Dataset entries:
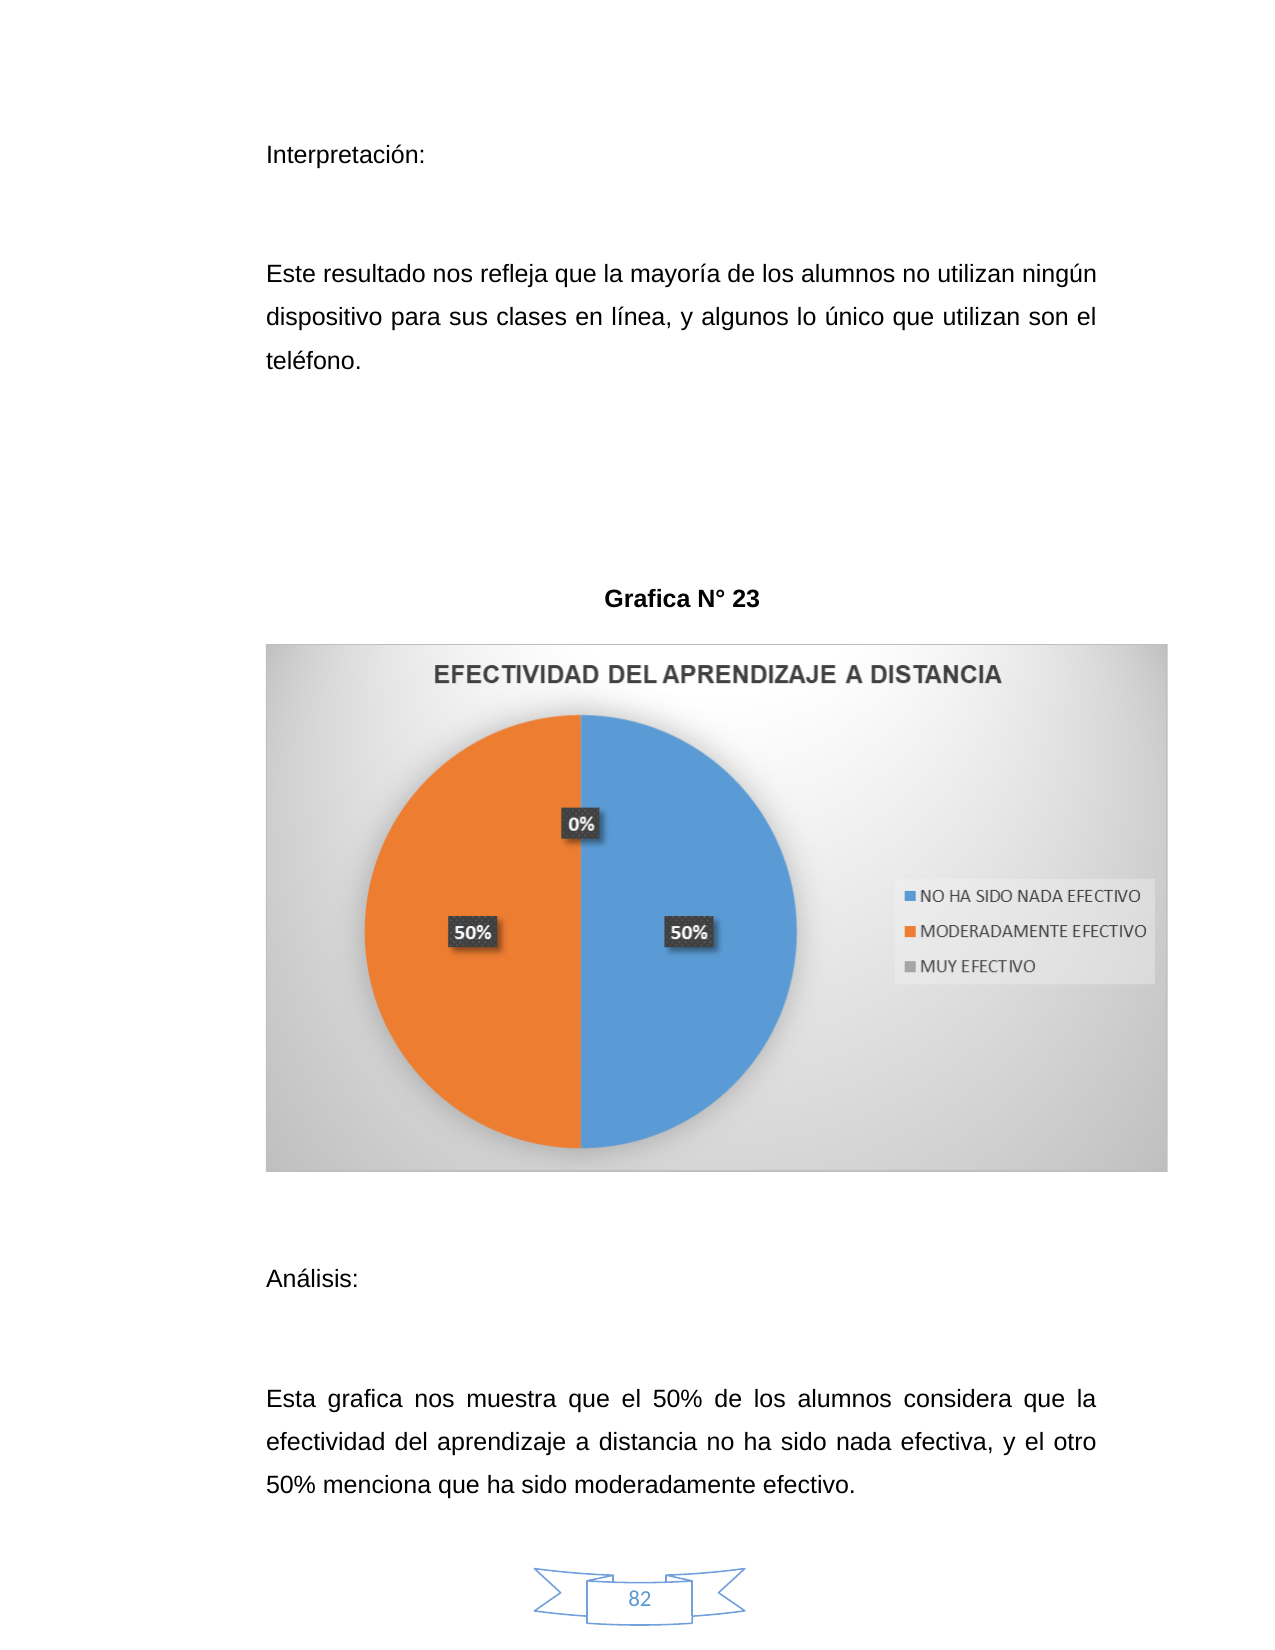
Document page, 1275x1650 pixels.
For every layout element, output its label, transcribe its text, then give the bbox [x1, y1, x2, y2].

text Esta grafica nos muestra que el 50% de los alumnos considera que la efectividad del aprendizaje a distancia no ha sido nada efectiva, y el otro 50% menciona que ha sido moderadamente efectivo. [266, 1384, 1098, 1499]
picture [265, 644, 1168, 1172]
text Análisis: [266, 1264, 1098, 1293]
text Este resultado nos refleja que la mayoría de los alumnos no utilizan ningún dispositivo para sus clases en línea, y algunos lo único que utilizan son el teléfono. [266, 259, 1098, 374]
text Grafica N° 23 [266, 584, 1098, 613]
text Interpretación: [266, 139, 1098, 168]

About this exercise: Please output all of the entries above exactly, but without any picture.

Answer to the problem:
Document page, 1275x1650 pixels.
For every layout element, output its label, transcribe its text, then give the bbox [x1, y1, x2, y2].

text Esta grafica nos muestra que el 50% de los alumnos considera que la efectividad del aprendizaje a distancia no ha sido nada efectiva, y el otro 50% menciona que ha sido moderadamente efectivo. [266, 1384, 1098, 1499]
picture [265, 644, 1168, 1172]
text Análisis: [266, 1264, 1098, 1293]
text Este resultado nos refleja que la mayoría de los alumnos no utilizan ningún dispositivo para sus clases en línea, y algunos lo único que utilizan son el teléfono. [266, 259, 1098, 374]
text Grafica N° 23 [266, 584, 1098, 613]
text Interpretación: [266, 139, 1098, 168]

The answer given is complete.